On peut considérer que la société de consommation naît à partir du moment où l’on désenclave ces bulles autarciques, bulles qui vont s’ouvrir vers le marché (national puis international). Anthony Galluzzo
Jean Baudrillard, les objets et la consommation
"Jean Baudrillard parle du passage du « bibelotage » très caractéristique de la culture matérielle bourgeoise du 19ème siècle (bibelots, broderies, nappes... un bric à brac d’objets) - c’était extrêmement valorisé dans cette culture matérielle - et Baudrillard observe qu’avec le fonctionnalisme, le design, courant milieu du 20ème siècle, on a une évacuation du « bibelotage » (notamment pour des raisons hygiénistes) et il observe que ces bibelot vont être remplacés par des gadgets, de la technologie dont la fonction n’est pas seulement utilitaire mais celle d’une valeur signe : je ne présente plus mon appartenance à la classe supérieure par la présence de telle vase ou tel objet précieux, mais je vais la montrer par la surtechnologisation de mon intérieur, par un ensemble de technologies qui vont signifier le confort domestique."
La consommation bourgeoise, ses valeurs, ses signes
Le code a changé mais l’existence d’une grammaire reste : on est des êtres sociaux et on se met en scène par rapport à des signes. Anthony Galluzzo.
"Ces signes évoluent parce qu’à force d’être utilisés par les uns et les autres, leur sens évolue.
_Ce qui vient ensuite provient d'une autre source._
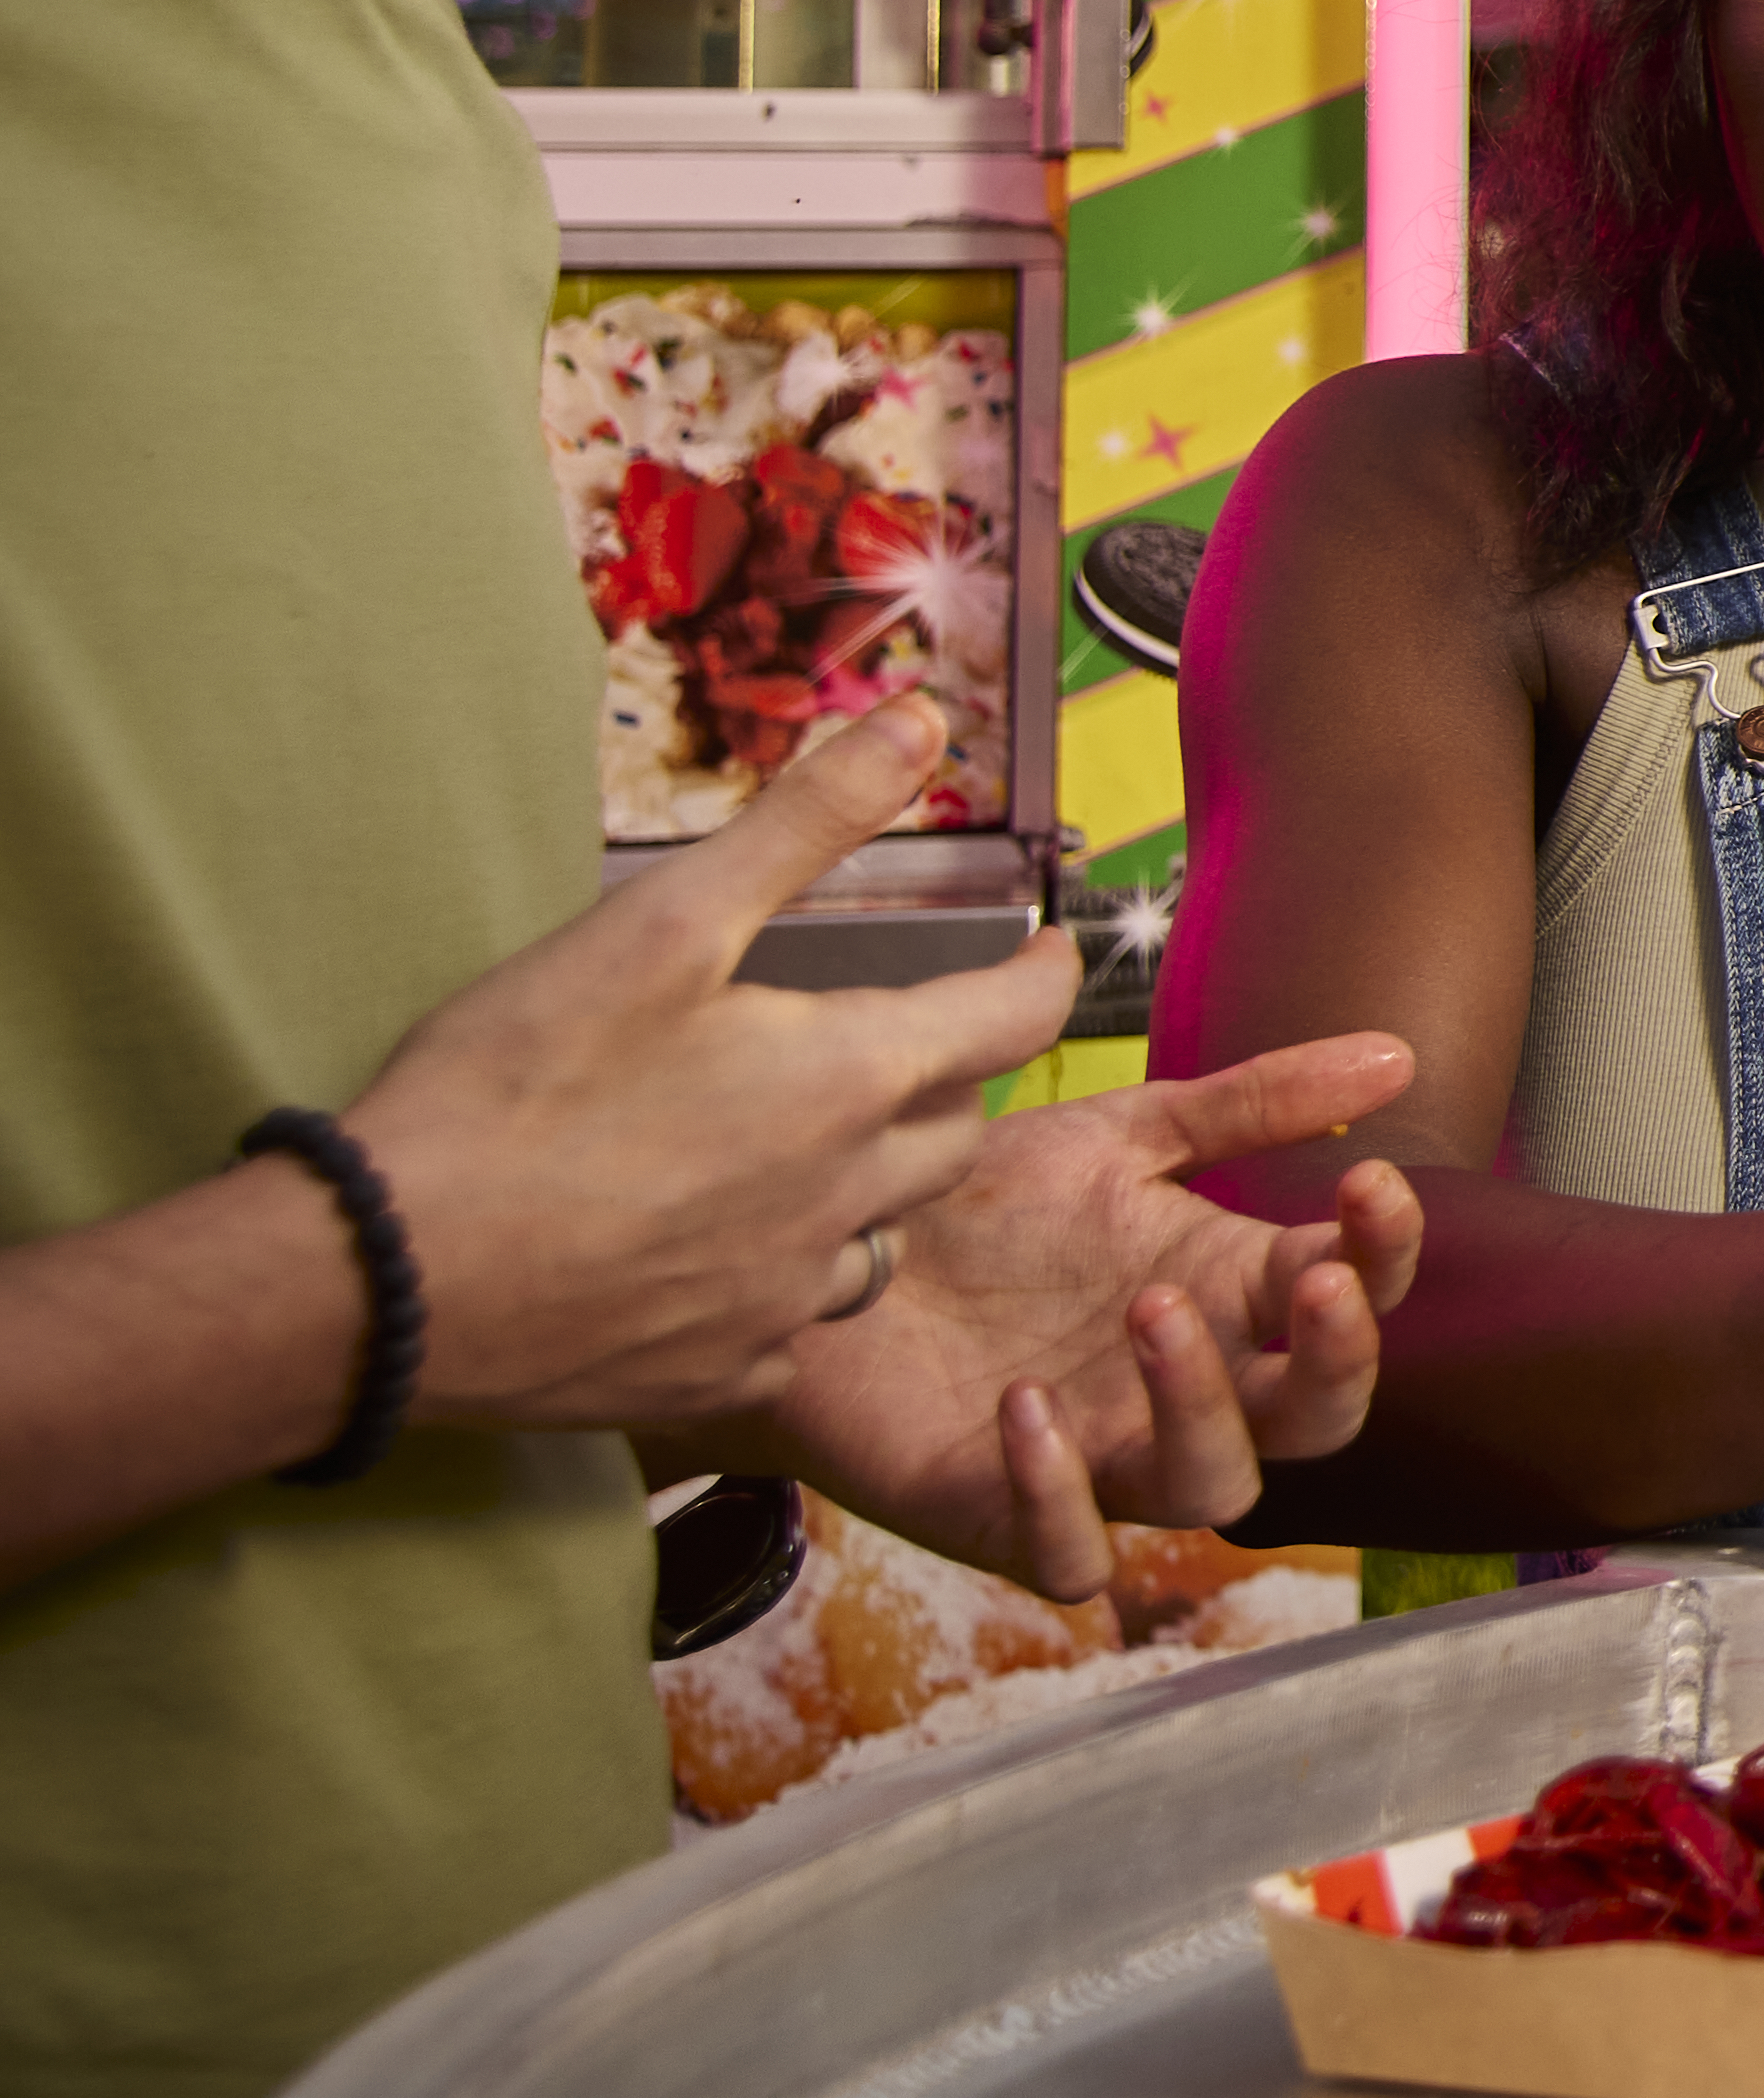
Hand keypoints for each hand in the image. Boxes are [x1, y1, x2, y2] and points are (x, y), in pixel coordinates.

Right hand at [351, 706, 1094, 1440]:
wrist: (385, 1278)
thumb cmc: (514, 1088)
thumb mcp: (664, 923)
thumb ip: (806, 821)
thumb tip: (921, 720)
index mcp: (849, 1083)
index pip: (1014, 1021)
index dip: (1042, 976)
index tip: (1045, 951)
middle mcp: (845, 1200)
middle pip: (956, 1134)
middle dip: (954, 1082)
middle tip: (919, 1046)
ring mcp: (784, 1303)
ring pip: (882, 1238)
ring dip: (872, 1191)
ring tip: (821, 1154)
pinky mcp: (716, 1376)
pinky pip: (791, 1329)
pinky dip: (779, 1284)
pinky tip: (723, 1259)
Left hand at [757, 1046, 1426, 1596]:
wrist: (829, 1253)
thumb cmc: (981, 1205)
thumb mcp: (1120, 1135)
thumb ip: (1252, 1103)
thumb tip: (1398, 1057)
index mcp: (1229, 1293)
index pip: (1355, 1293)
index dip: (1384, 1251)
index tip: (1368, 1180)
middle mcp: (1187, 1388)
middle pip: (1320, 1420)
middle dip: (1338, 1360)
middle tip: (1311, 1282)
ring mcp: (1106, 1460)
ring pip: (1214, 1491)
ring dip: (1204, 1409)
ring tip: (1151, 1311)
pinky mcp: (1006, 1515)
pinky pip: (1071, 1555)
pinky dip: (1061, 1493)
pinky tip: (1025, 1404)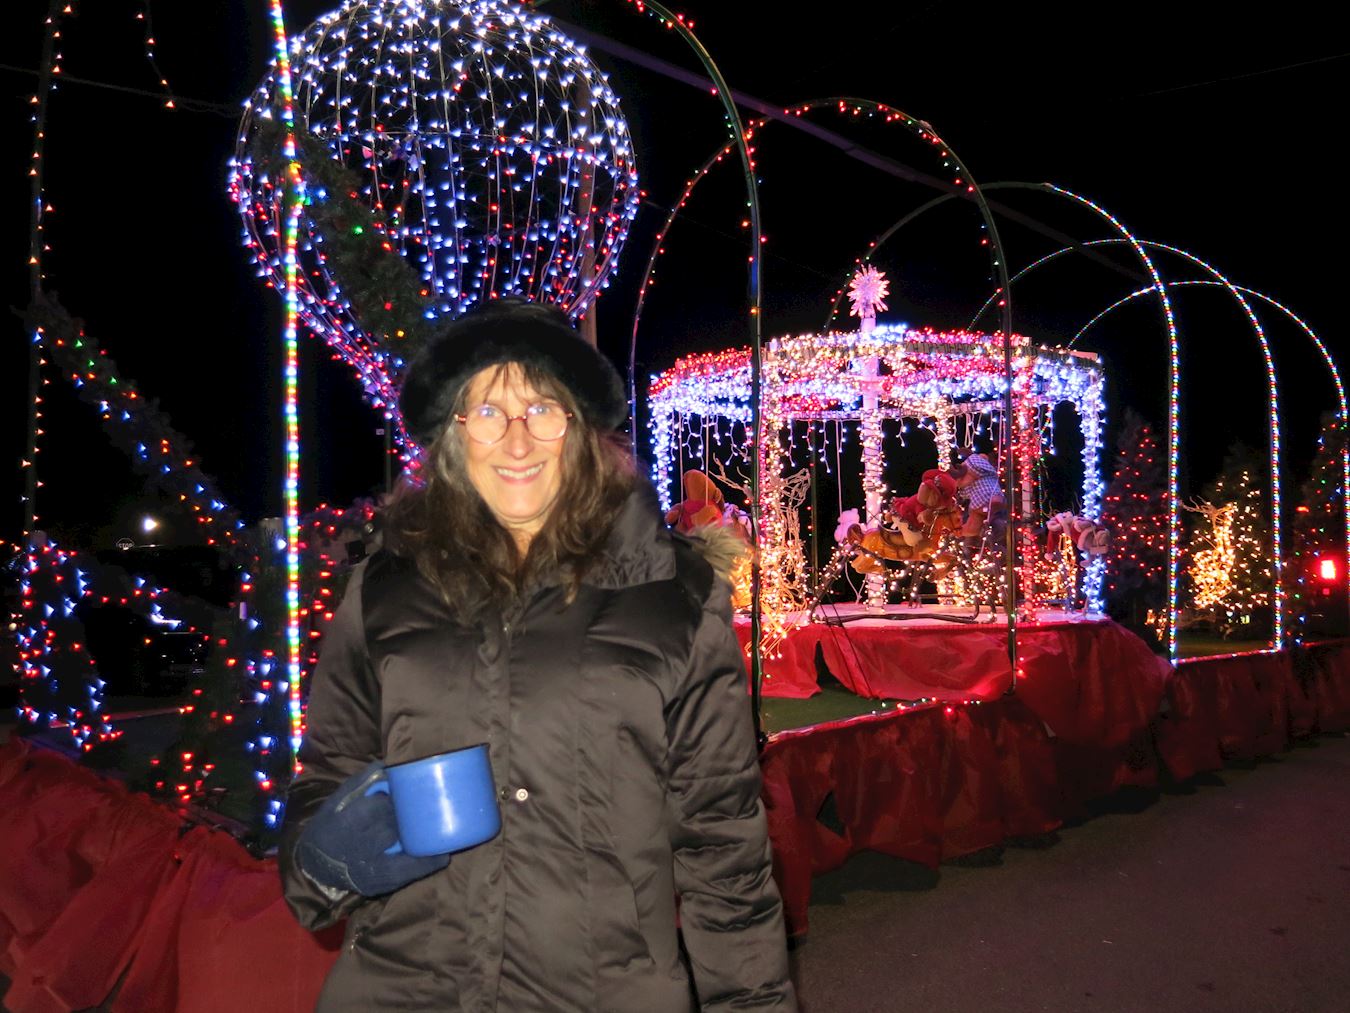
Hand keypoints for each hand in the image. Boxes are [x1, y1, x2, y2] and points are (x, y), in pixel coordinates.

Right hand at [296, 761, 449, 896]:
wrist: (315, 864)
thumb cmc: (331, 824)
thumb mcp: (338, 800)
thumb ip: (362, 782)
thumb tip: (388, 765)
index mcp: (346, 822)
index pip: (378, 807)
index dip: (393, 799)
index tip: (404, 792)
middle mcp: (358, 848)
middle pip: (392, 827)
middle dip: (408, 817)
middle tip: (423, 807)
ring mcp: (368, 869)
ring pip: (402, 850)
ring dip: (422, 839)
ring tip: (444, 829)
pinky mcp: (376, 885)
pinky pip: (405, 875)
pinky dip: (426, 864)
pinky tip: (443, 855)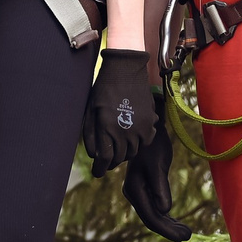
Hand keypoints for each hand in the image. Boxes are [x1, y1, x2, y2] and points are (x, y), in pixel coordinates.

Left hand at [82, 49, 157, 170]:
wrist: (125, 69)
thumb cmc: (103, 88)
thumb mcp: (91, 111)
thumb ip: (91, 135)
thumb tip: (94, 155)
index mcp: (107, 128)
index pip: (104, 159)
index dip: (99, 168)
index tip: (97, 172)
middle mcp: (125, 131)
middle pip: (119, 158)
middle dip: (111, 161)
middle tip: (106, 160)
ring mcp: (140, 128)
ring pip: (133, 152)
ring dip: (124, 153)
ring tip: (117, 148)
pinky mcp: (150, 122)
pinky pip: (145, 141)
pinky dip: (138, 143)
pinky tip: (131, 137)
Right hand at [121, 127, 189, 241]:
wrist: (146, 130)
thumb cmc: (153, 145)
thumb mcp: (158, 165)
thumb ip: (160, 187)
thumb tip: (165, 210)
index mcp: (135, 190)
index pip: (151, 217)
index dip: (167, 230)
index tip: (184, 237)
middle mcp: (134, 193)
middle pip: (151, 218)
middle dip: (169, 230)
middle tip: (188, 236)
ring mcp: (138, 191)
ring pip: (153, 214)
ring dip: (168, 224)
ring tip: (186, 231)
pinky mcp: (144, 187)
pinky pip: (154, 206)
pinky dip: (165, 215)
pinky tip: (176, 220)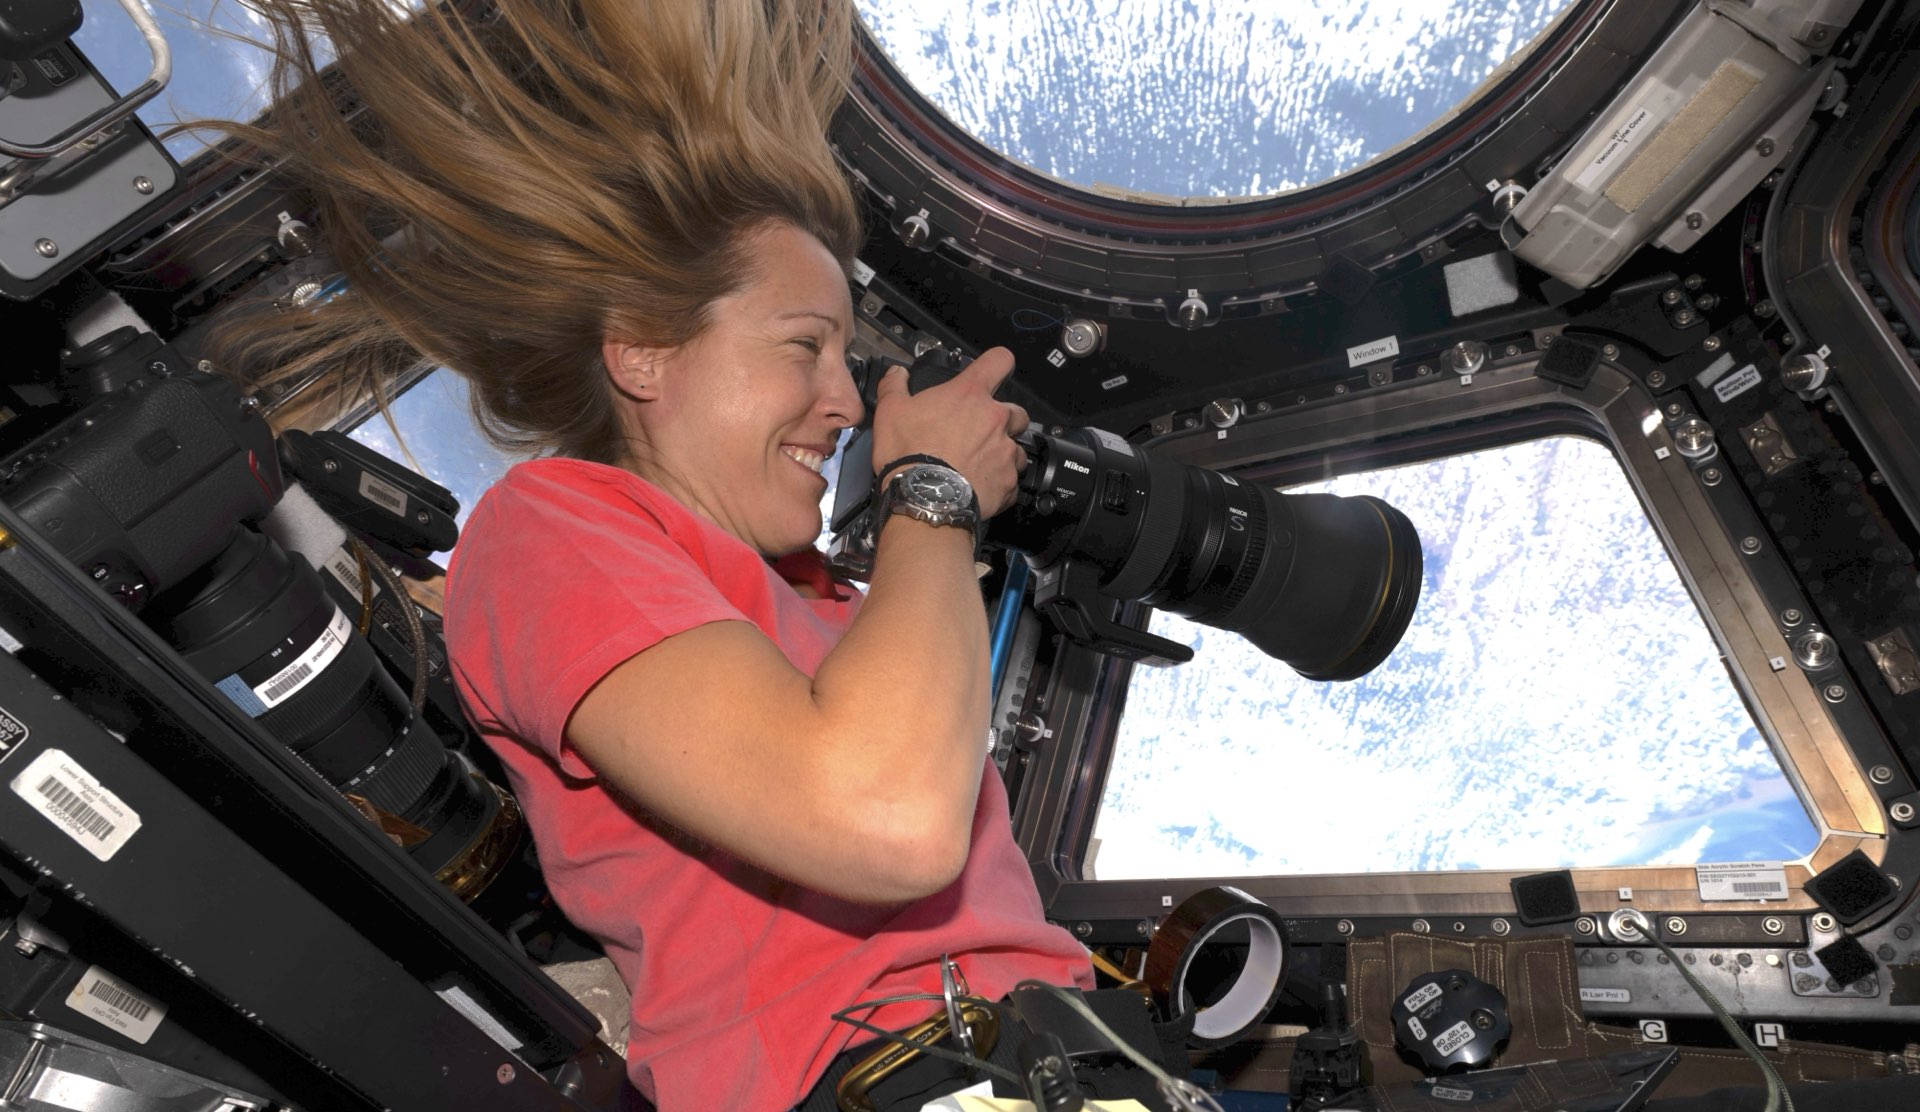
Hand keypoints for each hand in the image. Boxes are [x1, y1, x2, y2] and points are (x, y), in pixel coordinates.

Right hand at [870, 347, 1028, 515]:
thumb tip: (897, 374)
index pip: (999, 361)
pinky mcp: (1008, 481)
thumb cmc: (909, 453)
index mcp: (969, 395)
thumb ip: (895, 386)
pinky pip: (1011, 479)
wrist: (923, 499)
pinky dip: (999, 482)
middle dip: (1003, 419)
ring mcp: (1005, 451)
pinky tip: (980, 486)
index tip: (993, 371)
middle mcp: (995, 419)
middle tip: (979, 432)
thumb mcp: (890, 411)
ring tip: (979, 463)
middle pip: (1016, 411)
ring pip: (1017, 448)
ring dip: (1003, 452)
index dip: (998, 363)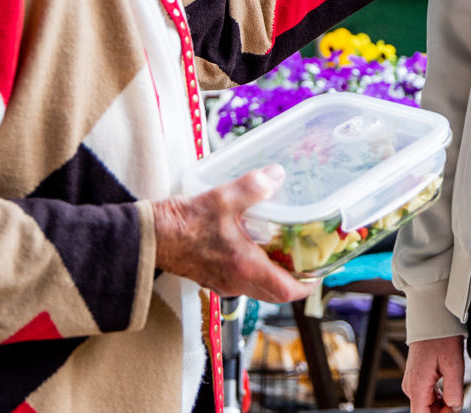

Donc ce qui est valorisant à un moment (porter tel objet de telle façon) devient dévalorisé et vulgaire à un autre moment, à mesure que ça se diffuse dans le corps social. Tout ça, ce sont des fondamentaux qui n’ont pas évolué depuis le 19ème siècle et qui sont centraux depuis qu’on est dans une société bourgeoise… c’est-à-dire non pas une société d’ordre où vous êtes le fils de quelqu’un mais dans une société libérale, une société de marché, un monde ouvert où vous allez pouvoir circuler dans l’espace social. D’où l’importance de se montrer, d’apparaître, de se mettre en scène par rapport à des vêtements, une façon de se mouvoir…
Il y a une possibilité de se réinventer qui est typique de la société moderne et qui est véritablement au fondement de nos rapports sociaux aujourd’hui. Anthony Galluzzo.